Problem details
Give every line from the entries that contains "name".

Data for the task
-*-*-

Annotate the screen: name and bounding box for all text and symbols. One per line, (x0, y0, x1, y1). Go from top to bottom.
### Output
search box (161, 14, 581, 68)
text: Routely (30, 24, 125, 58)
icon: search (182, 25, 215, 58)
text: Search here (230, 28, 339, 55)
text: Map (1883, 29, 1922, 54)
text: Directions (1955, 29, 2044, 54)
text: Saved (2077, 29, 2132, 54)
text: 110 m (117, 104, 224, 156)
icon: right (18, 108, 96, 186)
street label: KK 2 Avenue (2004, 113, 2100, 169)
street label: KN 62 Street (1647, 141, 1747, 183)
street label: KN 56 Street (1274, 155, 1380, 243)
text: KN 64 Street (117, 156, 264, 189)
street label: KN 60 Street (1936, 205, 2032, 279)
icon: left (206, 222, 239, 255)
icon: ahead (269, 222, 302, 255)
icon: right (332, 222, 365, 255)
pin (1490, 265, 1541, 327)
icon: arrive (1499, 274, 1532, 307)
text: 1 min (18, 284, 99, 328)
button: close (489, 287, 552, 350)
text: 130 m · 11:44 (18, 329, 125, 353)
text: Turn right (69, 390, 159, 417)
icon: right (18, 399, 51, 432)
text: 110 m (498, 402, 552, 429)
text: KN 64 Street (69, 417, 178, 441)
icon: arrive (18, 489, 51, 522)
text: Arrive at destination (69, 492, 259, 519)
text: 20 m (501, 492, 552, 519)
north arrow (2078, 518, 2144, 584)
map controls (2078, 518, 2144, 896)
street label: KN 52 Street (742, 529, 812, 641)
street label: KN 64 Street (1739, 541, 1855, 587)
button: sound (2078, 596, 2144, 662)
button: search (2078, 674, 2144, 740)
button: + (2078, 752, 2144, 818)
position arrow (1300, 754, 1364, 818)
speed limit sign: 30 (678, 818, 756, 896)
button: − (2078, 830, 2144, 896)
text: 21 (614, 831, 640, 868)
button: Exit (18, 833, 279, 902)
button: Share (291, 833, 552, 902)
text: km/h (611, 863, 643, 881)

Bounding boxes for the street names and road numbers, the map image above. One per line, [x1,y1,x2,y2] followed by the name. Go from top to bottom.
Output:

-*-*-

Response
Annotate the screen: name and bounding box for all text and symbols. One per line, (x0, y0, x1, y1). Go from top to bottom.
Bounding boxes for the street names and road numbers, the map image above. One per line, [x1,y1,x2,y2] followed by the name. Go from top to bottom.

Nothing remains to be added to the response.